→ **What you will do**
Nothing but the records, repeated word for word and free of pictures, belongs in the answer.

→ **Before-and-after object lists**
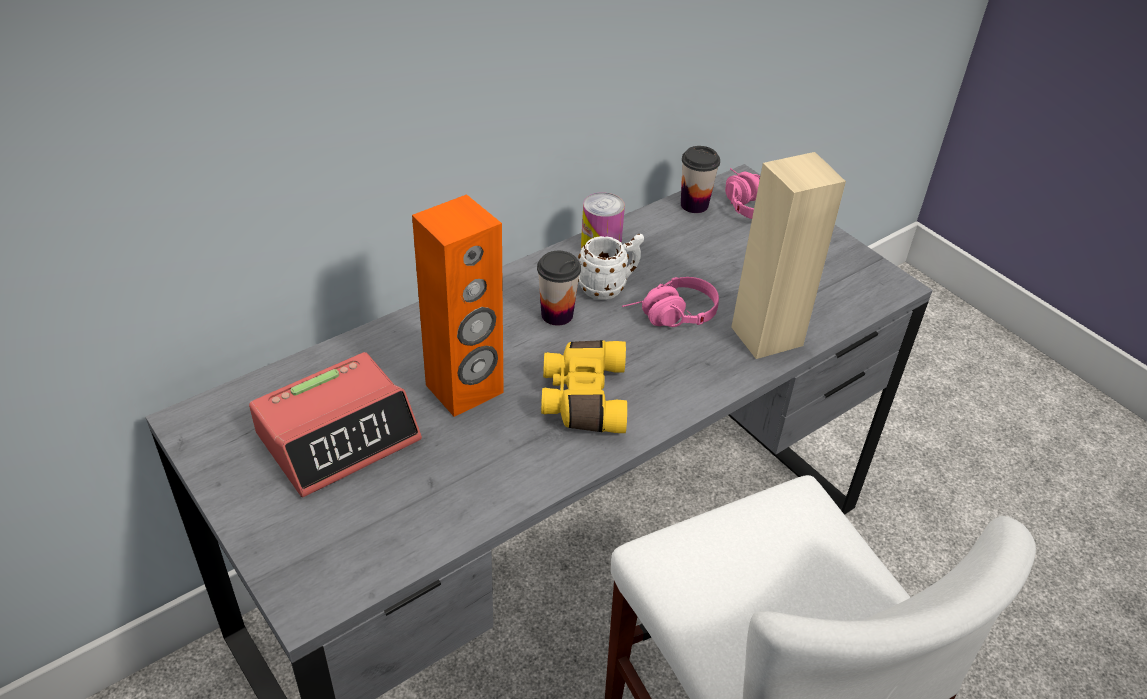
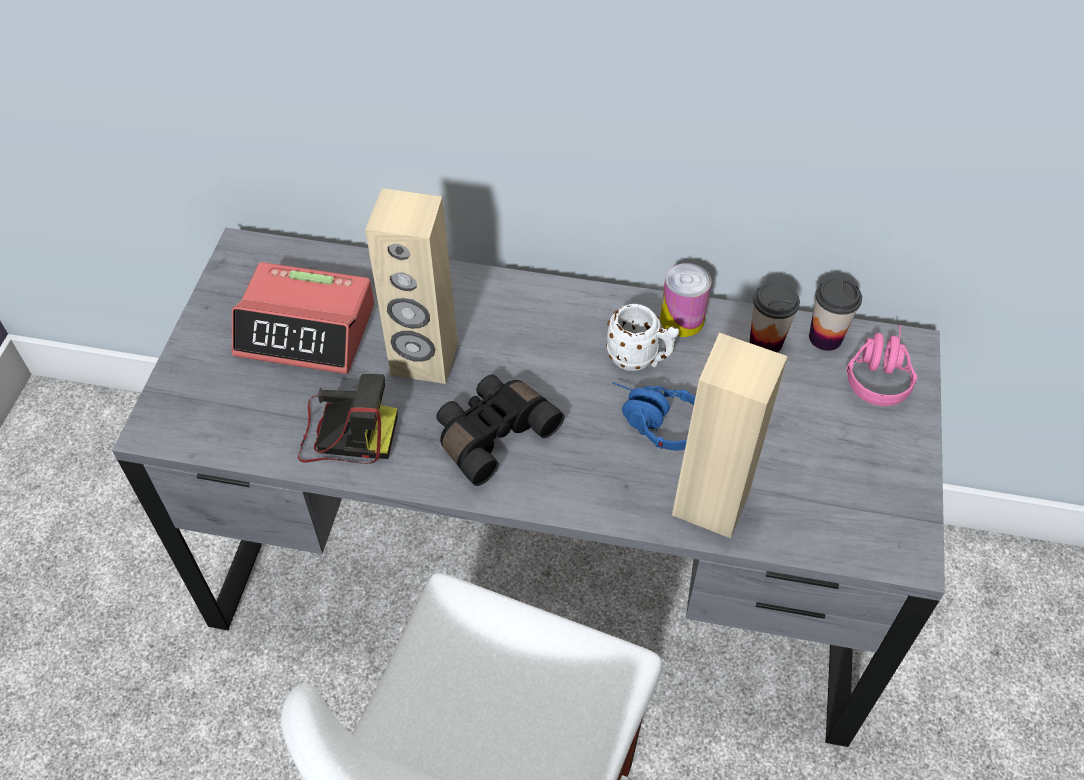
camera: 50 degrees right, 10 degrees up
orange speaker [412,194,504,417] -> beige speaker [365,188,458,384]
cup [537,251,581,326] -> cup moved to [750,281,800,353]
yellow binoculars [541,340,627,433] -> black binoculars [436,374,564,486]
pink headphones [622,277,719,327] -> blue headphones [612,382,696,450]
none -> camera [298,374,398,464]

→ **Exercise result**
camera: 50 degrees right, 10 degrees up
orange speaker [412,194,504,417] -> beige speaker [365,188,458,384]
cup [537,251,581,326] -> cup moved to [750,281,800,353]
yellow binoculars [541,340,627,433] -> black binoculars [436,374,564,486]
pink headphones [622,277,719,327] -> blue headphones [612,382,696,450]
none -> camera [298,374,398,464]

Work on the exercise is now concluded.